Aim of the task
Reproduce the entries beneath exactly, without their images.
━━ Exercise materials ━━
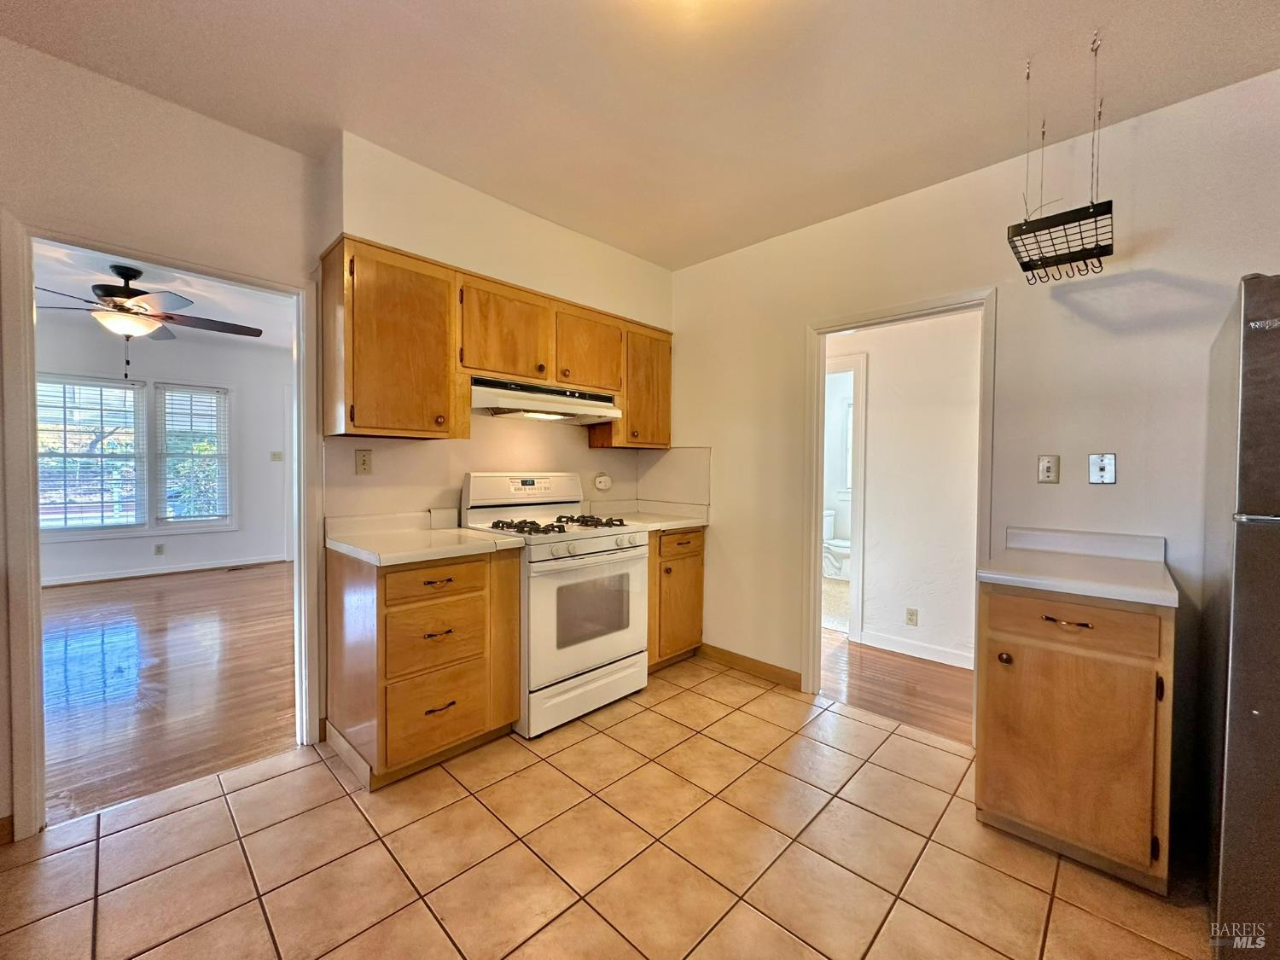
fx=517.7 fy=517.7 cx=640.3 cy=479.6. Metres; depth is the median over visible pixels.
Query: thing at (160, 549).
wall outlet
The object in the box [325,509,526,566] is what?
countertop
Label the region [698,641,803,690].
baseboard
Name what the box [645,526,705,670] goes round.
corner base cabinet
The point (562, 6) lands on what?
ceiling
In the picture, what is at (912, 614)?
wall outlet
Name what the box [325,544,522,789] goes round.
base cabinet
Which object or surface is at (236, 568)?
floor vent
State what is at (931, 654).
hallway baseboard
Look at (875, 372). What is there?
hallway wall
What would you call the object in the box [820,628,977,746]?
hallway wood floor
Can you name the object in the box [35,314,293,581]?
living room wall
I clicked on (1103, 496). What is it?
right wall
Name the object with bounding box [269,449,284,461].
light switch
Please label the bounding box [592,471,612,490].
wall outlet
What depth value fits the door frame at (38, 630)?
1.76 m
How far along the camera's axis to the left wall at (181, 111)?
2.00 m
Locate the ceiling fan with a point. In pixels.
(130, 297)
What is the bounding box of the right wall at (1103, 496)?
[663,65,1279,754]
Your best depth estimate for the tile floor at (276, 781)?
1.64 m
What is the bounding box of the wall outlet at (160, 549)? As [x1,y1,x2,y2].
[153,542,165,556]
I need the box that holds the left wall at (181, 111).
[0,40,676,837]
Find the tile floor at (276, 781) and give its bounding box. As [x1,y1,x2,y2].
[0,656,1219,959]
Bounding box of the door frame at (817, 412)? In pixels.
[801,286,997,743]
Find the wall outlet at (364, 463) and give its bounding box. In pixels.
[354,448,372,475]
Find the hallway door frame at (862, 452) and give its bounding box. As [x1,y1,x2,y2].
[821,351,867,640]
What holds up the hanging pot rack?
hanging from the ceiling at (562, 6)
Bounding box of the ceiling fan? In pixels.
[34,261,261,375]
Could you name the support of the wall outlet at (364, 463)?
attached to the left wall at (181, 111)
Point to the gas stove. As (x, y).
(608, 541)
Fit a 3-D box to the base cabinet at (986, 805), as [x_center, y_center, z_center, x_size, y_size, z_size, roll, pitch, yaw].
[1.526,0.784,1.839,0.495,0.871,0.636,2,2,44]
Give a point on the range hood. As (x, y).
(512, 402)
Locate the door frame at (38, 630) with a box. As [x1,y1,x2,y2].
[0,214,323,839]
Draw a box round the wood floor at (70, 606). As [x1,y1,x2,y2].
[36,560,296,825]
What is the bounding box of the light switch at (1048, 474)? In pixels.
[1036,453,1059,483]
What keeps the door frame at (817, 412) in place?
attached to the right wall at (1103, 496)
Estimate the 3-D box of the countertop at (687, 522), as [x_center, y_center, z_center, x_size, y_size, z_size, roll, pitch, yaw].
[0.062,0.219,3.320,0.665,0.136,0.697,2,2,44]
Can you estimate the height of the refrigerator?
1.720 m
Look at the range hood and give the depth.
2.69 m
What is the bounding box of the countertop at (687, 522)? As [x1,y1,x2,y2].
[584,498,710,531]
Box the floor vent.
[224,562,263,571]
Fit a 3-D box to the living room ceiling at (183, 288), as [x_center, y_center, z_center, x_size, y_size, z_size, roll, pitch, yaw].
[-3.695,-1.536,3.954,5.196,0.100,4.224,2,2,44]
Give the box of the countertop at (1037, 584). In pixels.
[976,526,1176,606]
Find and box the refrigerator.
[1198,273,1279,959]
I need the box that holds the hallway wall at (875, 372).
[825,308,983,668]
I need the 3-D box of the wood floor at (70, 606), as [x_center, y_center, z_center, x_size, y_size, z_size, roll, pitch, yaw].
[-3.656,1.135,3.942,5.091,0.058,4.427,2,2,44]
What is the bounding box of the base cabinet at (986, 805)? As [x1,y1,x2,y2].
[974,583,1175,892]
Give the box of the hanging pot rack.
[1006,33,1116,285]
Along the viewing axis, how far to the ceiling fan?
3.41 m
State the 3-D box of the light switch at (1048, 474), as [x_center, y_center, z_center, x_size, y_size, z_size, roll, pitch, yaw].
[1.710,-0.046,2.172,0.071,0.118,0.012,2,2,44]
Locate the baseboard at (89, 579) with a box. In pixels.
[39,554,290,586]
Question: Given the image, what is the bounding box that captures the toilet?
[823,509,850,579]
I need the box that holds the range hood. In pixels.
[470,376,622,424]
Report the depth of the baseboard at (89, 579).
5.56 m
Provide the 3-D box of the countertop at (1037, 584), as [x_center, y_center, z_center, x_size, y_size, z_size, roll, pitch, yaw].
[1.542,0.282,1.837,0.530,0.124,0.634,2,2,44]
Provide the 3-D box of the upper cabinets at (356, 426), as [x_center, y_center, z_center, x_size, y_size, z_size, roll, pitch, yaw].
[-0.597,-0.588,2.835,0.352,0.758,1.924,2,2,44]
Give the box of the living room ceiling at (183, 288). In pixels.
[33,241,298,348]
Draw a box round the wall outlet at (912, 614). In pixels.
[905,606,919,626]
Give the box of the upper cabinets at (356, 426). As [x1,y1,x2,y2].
[322,234,671,445]
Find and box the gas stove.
[459,471,647,738]
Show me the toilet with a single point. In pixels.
(828, 531)
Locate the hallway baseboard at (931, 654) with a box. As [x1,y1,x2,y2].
[855,628,977,668]
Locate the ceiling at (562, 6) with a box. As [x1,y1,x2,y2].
[0,0,1279,269]
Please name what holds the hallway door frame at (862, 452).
attached to the hallway wall at (875, 372)
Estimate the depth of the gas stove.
2.57 m
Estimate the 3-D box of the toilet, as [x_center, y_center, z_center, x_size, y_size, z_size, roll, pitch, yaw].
[2.188,0.727,5.908,0.724,0.755,0.467,2,2,44]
━━━
Task result
fx=517.7 fy=517.7 cx=640.3 cy=479.6. Metres; depth is the median over visible pixels.
Query: thing at (160, 549).
wall outlet
The object in the box [325,509,526,566] is what?
countertop
Label the region [698,641,803,690].
baseboard
Name what the box [645,526,705,670] goes round.
corner base cabinet
The point (562, 6) lands on what?
ceiling
In the picture, what is at (912, 614)?
wall outlet
Name what the box [325,544,522,789] goes round.
base cabinet
Which object or surface is at (236, 568)?
floor vent
State what is at (931, 654).
hallway baseboard
Look at (875, 372). What is there?
hallway wall
What would you call the object in the box [820,628,977,746]?
hallway wood floor
Can you name the object in the box [35,314,293,581]?
living room wall
I clicked on (1103, 496). What is it?
right wall
Name the object with bounding box [269,449,284,461].
light switch
Please label the bounding box [592,471,612,490].
wall outlet
What depth value fits the door frame at (38, 630)?
1.76 m
How far along the camera's axis to the left wall at (181, 111)?
2.00 m
Locate the ceiling fan with a point. In pixels.
(130, 297)
What is the bounding box of the right wall at (1103, 496)?
[663,65,1279,754]
Your best depth estimate for the tile floor at (276, 781)?
1.64 m
What is the bounding box of the wall outlet at (160, 549)? As [x1,y1,x2,y2].
[153,542,165,556]
I need the box that holds the left wall at (181, 111).
[0,40,676,837]
Find the tile floor at (276, 781) and give its bounding box. As [x1,y1,x2,y2].
[0,656,1219,959]
Bounding box of the door frame at (817, 412)? In pixels.
[801,286,997,743]
Find the wall outlet at (364, 463) and give its bounding box. In pixels.
[354,448,372,475]
Find the hallway door frame at (862, 452) and give its bounding box. As [x1,y1,x2,y2].
[821,351,867,640]
What holds up the hanging pot rack?
hanging from the ceiling at (562, 6)
Bounding box of the ceiling fan? In pixels.
[34,261,261,375]
Could you name the support of the wall outlet at (364, 463)?
attached to the left wall at (181, 111)
Point to the gas stove. As (x, y).
(608, 541)
Fit a 3-D box to the base cabinet at (986, 805), as [x_center, y_center, z_center, x_size, y_size, z_size, roll, pitch, yaw].
[1.526,0.784,1.839,0.495,0.871,0.636,2,2,44]
Give a point on the range hood. As (x, y).
(512, 402)
Locate the door frame at (38, 630) with a box. As [x1,y1,x2,y2].
[0,214,323,839]
Draw a box round the wood floor at (70, 606). As [x1,y1,x2,y2].
[36,560,296,825]
What is the bounding box of the light switch at (1048, 474)? In pixels.
[1036,453,1059,483]
What keeps the door frame at (817, 412) in place?
attached to the right wall at (1103, 496)
Estimate the 3-D box of the countertop at (687, 522), as [x_center, y_center, z_center, x_size, y_size, z_size, roll, pitch, yaw].
[0.062,0.219,3.320,0.665,0.136,0.697,2,2,44]
Can you estimate the height of the refrigerator?
1.720 m
Look at the range hood and give the depth.
2.69 m
What is the bounding box of the countertop at (687, 522)? As [x1,y1,x2,y2].
[584,498,710,531]
Box the floor vent.
[224,562,263,571]
Fit a 3-D box to the living room ceiling at (183, 288), as [x_center, y_center, z_center, x_size, y_size, z_size, roll, pitch, yaw].
[-3.695,-1.536,3.954,5.196,0.100,4.224,2,2,44]
Give the box of the countertop at (1037, 584). In pixels.
[976,526,1176,606]
Find and box the refrigerator.
[1198,273,1279,959]
I need the box that holds the hallway wall at (875, 372).
[825,308,983,668]
I need the 3-D box of the wood floor at (70, 606), as [x_center, y_center, z_center, x_size, y_size, z_size, roll, pitch, yaw].
[-3.656,1.135,3.942,5.091,0.058,4.427,2,2,44]
What is the bounding box of the base cabinet at (986, 805)? As [x1,y1,x2,y2].
[974,583,1175,892]
Give the box of the hanging pot rack.
[1006,33,1116,285]
Along the viewing axis, how far to the ceiling fan?
3.41 m
State the 3-D box of the light switch at (1048, 474), as [x_center, y_center, z_center, x_size, y_size, z_size, roll, pitch, yaw].
[1.710,-0.046,2.172,0.071,0.118,0.012,2,2,44]
Locate the baseboard at (89, 579) with a box. In pixels.
[39,554,290,586]
Question: Given the image, what is the bounding box that captures the toilet?
[823,509,850,579]
I need the box that holds the range hood. In pixels.
[470,376,622,424]
Report the depth of the baseboard at (89, 579).
5.56 m
Provide the 3-D box of the countertop at (1037, 584), as [x_center, y_center, z_center, x_size, y_size, z_size, roll, pitch, yaw].
[1.542,0.282,1.837,0.530,0.124,0.634,2,2,44]
Provide the 3-D box of the upper cabinets at (356, 426), as [x_center, y_center, z_center, x_size, y_size, z_size, roll, pitch, yaw].
[-0.597,-0.588,2.835,0.352,0.758,1.924,2,2,44]
Give the box of the living room ceiling at (183, 288). In pixels.
[33,241,298,348]
Draw a box round the wall outlet at (912, 614). In pixels.
[905,606,919,626]
Give the box of the upper cabinets at (356, 426). As [x1,y1,x2,y2].
[322,234,671,445]
Find and box the gas stove.
[459,471,647,738]
Show me the toilet with a single point. In pixels.
(828, 531)
Locate the hallway baseboard at (931, 654) with a box. As [x1,y1,x2,y2].
[855,628,977,668]
Locate the ceiling at (562, 6) with a box. As [x1,y1,x2,y2].
[0,0,1279,269]
Please name what holds the hallway door frame at (862, 452).
attached to the hallway wall at (875, 372)
Estimate the depth of the gas stove.
2.57 m
Estimate the 3-D box of the toilet, as [x_center, y_center, z_center, x_size, y_size, z_size, roll, pitch, yaw].
[2.188,0.727,5.908,0.724,0.755,0.467,2,2,44]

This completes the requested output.